> Work to complete:
The full listing, word for word and free of images, is the expected result.

> Given data:
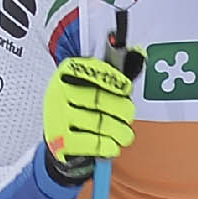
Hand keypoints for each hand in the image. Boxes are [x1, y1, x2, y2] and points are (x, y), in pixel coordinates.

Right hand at [40, 54, 134, 177]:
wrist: (58, 136)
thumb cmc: (81, 105)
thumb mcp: (92, 84)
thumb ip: (113, 72)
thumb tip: (139, 53)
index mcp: (67, 73)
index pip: (91, 70)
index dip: (112, 79)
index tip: (127, 87)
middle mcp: (58, 93)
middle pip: (97, 99)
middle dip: (120, 108)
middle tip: (129, 113)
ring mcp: (58, 118)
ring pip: (97, 122)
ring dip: (118, 130)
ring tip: (126, 134)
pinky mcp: (60, 141)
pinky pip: (90, 143)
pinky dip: (106, 146)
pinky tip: (113, 146)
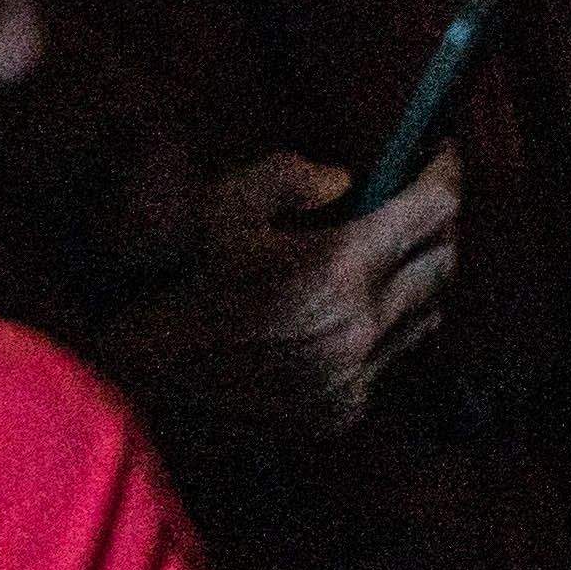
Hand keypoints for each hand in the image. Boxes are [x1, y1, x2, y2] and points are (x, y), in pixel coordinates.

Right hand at [99, 152, 456, 442]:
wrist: (125, 383)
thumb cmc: (169, 287)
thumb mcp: (220, 209)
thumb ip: (292, 178)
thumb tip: (346, 181)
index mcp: (337, 269)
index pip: (436, 209)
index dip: (441, 173)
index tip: (435, 158)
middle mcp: (357, 327)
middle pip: (445, 260)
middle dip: (436, 225)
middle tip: (410, 206)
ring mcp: (351, 375)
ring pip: (428, 313)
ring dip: (415, 281)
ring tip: (379, 260)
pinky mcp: (338, 411)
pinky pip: (390, 359)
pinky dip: (382, 332)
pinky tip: (343, 316)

> Reply:
Hand keypoints for each hand in the image. Boxes are [x1, y1, x2, y2] and points are (x, y), in pixel coordinates.

Right hand at [40, 54, 134, 177]:
wrist: (58, 136)
thumb cmc: (81, 105)
thumb mcp: (92, 84)
thumb ip: (113, 72)
thumb tip: (139, 53)
index mcp: (67, 73)
index pip: (91, 70)
index dip: (112, 79)
index tip: (127, 87)
middle mcp: (58, 93)
middle pip: (97, 99)
middle dip: (120, 108)
middle tip: (129, 113)
ring mcp: (58, 118)
ring pip: (97, 122)
ring dip: (118, 130)
ring tip: (126, 134)
pinky mcp: (60, 141)
pinky pip: (90, 143)
pinky dip: (106, 146)
pinky tip: (113, 146)
Hand keypoints for each hand in the image. Boxes are [x1, y1, x2, y2] and points are (x, y), in pixel coordinates.

Right hand at [99, 152, 456, 442]:
wrist: (125, 383)
thumb cmc: (169, 287)
thumb mcp: (220, 209)
thumb ip: (292, 178)
thumb tip: (346, 181)
index mcp: (337, 269)
index pip: (436, 209)
index dip: (441, 173)
index tip: (435, 158)
middle mcp: (357, 327)
middle pip: (445, 260)
middle dip: (436, 225)
middle tip: (410, 206)
ring mcp: (351, 375)
ring pip: (428, 313)
ring dip: (415, 281)
ring tip: (379, 260)
pinky mcp: (338, 411)
pinky pip: (390, 359)
pinky dip: (382, 332)
pinky tip: (343, 316)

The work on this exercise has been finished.